Alejandro Cao de Benos from Spain, who founded a pro-Pyongyang affinity organization, and Christopher Emms from Britain, a cryptocurrency businessman, have been accused of recruiting researcher Virgil Griffith to illegally providing cryptocurrency and blockchain technology services to North Korea.
The two defendants are on the run. Lawyers for both could not immediately be identified.
Prosecutors said Mr. Cao de Benos and Mr. Emms arranged for Mr. Griffith, who holds a doctorate from the California Institute of Technology, to travel to North Korea via China in April 2019 to attend their Pyongyang Blockchain and Cryptocurrency conference.
At the conference, Mr. Emms and Mr. Griffith reportedly taught members of the North Korean government and other attendees how to use advanced blockchain and cryptocurrency technology to evade sanctions and launder money. ‘money.
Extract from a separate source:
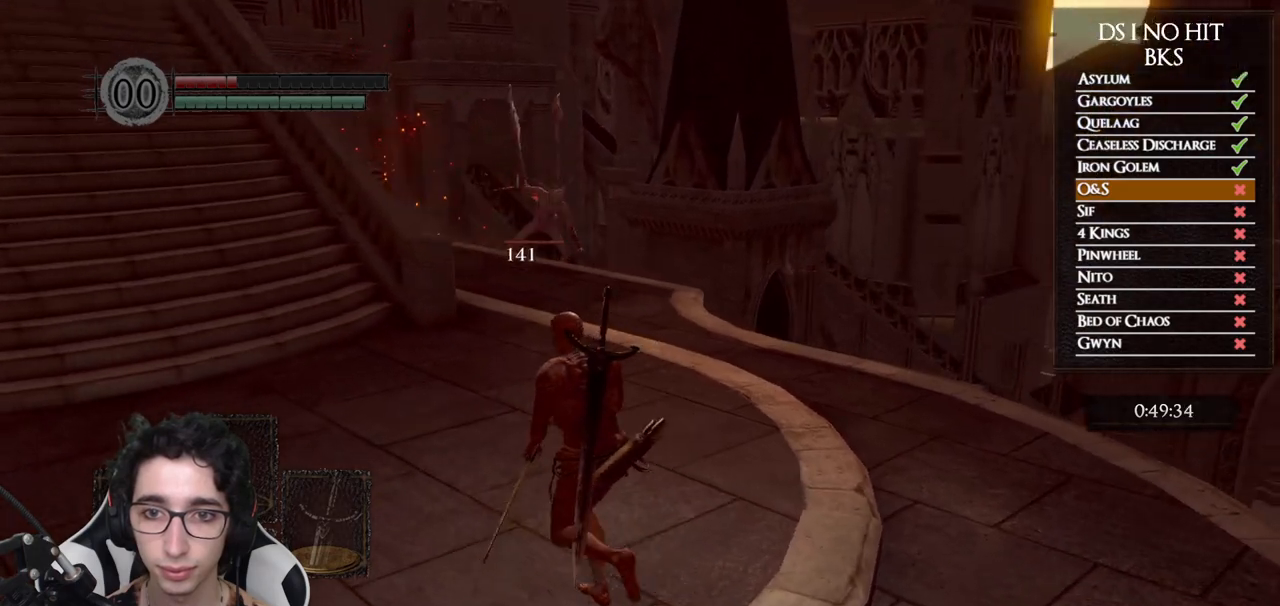
{"buttons": [], "left_stick": "up", "right_stick": "down-right", "button_events": []}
The instructions were “all for the purpose of evading US sanctions designed to halt North Korea’s hostile nuclear ambitions” and to protect US security interests, US attorney Damian Williams said in Manhattan in a communicated.
The indictment cited emails in which Mr. Cao de Benos allegedly reprimanded Mr. Griffith in June 2019 after learning that Mr. Griffith had discussed his trip with the US Embassy.
“They could fine you or even imprison you! That’s why we never told anyone or made public the [attendees]wrote Mr. Cao de Benos.
Mr. Cao de Benos and Mr. Emms each face up to 20 years in prison if convicted.
Mr Griffith was sentenced on April 12 to 5 and a quarter years in prison after pleading guilty to a conspiracy charge.